LOS ANGELES, Oct. 30, 2020 /PRNewswire/ -- Consumer Watchdog today called for the Senate Elections Committee to investigate why a Google search for Prop 24 was, until last night, the only one of 12 ballot initiatives where the result for the nonpartisan Secretary of State reflected the "Con" argument's negative propaganda.
The Secretary of State withdrew the "snippets" late Thursday that allowed Google's algorithm to produce the biased search result. Now, the search page, which has become the new unofficial voter content guide, has little information about the official state voter guide for each measure.
"Was Google trying to quietly tip the scale against Prop 24's online privacy regulations by manipulating its search results to make it appear that the Secretary of State's Official Position was opposed to the ballot measure?" Consumer Watchdog's leaders Jamie Court and Carmen Balber wrote to Senate Elections Committee Chair Tom Umberg in a letter calling for hearings.
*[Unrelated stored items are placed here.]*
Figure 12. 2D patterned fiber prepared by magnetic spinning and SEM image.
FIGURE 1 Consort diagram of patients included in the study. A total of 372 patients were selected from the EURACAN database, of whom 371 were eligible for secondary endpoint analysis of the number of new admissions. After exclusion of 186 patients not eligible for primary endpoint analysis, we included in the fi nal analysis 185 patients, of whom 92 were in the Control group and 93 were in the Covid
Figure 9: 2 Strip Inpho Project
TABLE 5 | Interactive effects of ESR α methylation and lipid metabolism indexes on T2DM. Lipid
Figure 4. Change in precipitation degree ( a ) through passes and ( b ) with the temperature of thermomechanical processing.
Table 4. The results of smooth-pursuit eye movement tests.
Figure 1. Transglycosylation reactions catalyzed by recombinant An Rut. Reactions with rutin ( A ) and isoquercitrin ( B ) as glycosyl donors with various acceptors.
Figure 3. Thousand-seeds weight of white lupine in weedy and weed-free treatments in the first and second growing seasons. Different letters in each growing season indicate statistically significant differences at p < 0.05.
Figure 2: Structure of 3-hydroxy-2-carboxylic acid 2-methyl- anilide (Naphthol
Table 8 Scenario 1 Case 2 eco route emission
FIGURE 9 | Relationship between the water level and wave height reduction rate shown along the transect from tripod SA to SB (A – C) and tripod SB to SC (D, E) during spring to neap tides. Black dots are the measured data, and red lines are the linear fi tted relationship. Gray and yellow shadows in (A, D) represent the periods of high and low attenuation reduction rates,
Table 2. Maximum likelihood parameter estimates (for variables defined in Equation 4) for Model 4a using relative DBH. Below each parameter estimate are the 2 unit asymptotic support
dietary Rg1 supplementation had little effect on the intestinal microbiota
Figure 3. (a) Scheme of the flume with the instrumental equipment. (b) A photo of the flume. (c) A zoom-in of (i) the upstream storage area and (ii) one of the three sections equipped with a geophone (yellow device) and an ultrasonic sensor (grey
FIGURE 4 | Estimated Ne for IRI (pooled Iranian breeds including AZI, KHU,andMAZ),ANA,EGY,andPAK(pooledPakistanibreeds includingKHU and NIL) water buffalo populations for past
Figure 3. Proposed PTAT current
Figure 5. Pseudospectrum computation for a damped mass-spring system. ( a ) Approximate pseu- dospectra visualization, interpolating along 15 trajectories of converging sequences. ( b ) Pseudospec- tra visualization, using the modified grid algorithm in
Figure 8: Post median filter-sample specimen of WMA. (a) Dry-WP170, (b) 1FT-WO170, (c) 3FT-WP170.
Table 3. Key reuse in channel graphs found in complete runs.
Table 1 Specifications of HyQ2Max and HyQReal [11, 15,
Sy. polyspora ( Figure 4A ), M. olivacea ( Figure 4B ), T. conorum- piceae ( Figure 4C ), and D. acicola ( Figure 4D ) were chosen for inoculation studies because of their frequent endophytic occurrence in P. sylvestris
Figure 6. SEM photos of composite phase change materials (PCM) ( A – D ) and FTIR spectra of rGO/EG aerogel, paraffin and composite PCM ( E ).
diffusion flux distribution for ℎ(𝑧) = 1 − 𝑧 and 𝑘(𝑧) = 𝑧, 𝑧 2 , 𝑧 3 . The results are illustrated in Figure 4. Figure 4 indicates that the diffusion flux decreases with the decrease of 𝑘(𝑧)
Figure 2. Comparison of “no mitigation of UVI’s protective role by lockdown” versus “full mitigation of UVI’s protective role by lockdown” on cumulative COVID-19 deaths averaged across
"Google search has increasingly become the most used source for voters and in the case of Prop 24 it appears to have cooked the result against the privacy measure it most fears."
Read the letter here: https://www.consumerwatchdog.org/sites/default/files/2020-10/LtrUmbergGoogle10-30-20.pdf
"It would be an extraordinary coincidence that the one measure that threatens Google's business model – forcing it to disclose the logic behind its algorithm and prevent it from using our most sensitive information – is also the only one that includes negative propaganda in the link to a nonpartisan source," Court and Balber wrote.
A search for Prop 24 at Google served up a link to the official voter guide at the Secretary of State's website. Most voters would reasonably assume this is a link to unbiased information provided by the government. Instead, the snippet of text Google included with the link was not the title of the measure, or the nonpartisan state summary of the measure, but the "CON" or No on 24 argument.
Prop 24 is the only one of the twelve initiatives on Tuesday's ballot with a snippet that featured the "No" argument from the voter guide. Every other measure either included the nonpartisan summary of the measure, the "Yes" argument, or no snippet at all.
Here is a link to the screen shots documenting the search results prior to the changes in programming by the Secretary of State's Office: https://www.consumerwatchdog.org/sites/default/files/2020-10/GoogleSearchResults.pdf
"Search engines should not be allowed to make secret decisions about the information they provide to voters. California voters deserve transparency about the election information they receive," Consumer Watchdog wrote. "The public deserves a clear answer to the question of why Google's algorithm is stacked against the one ballot measure that is an existential threat to the company."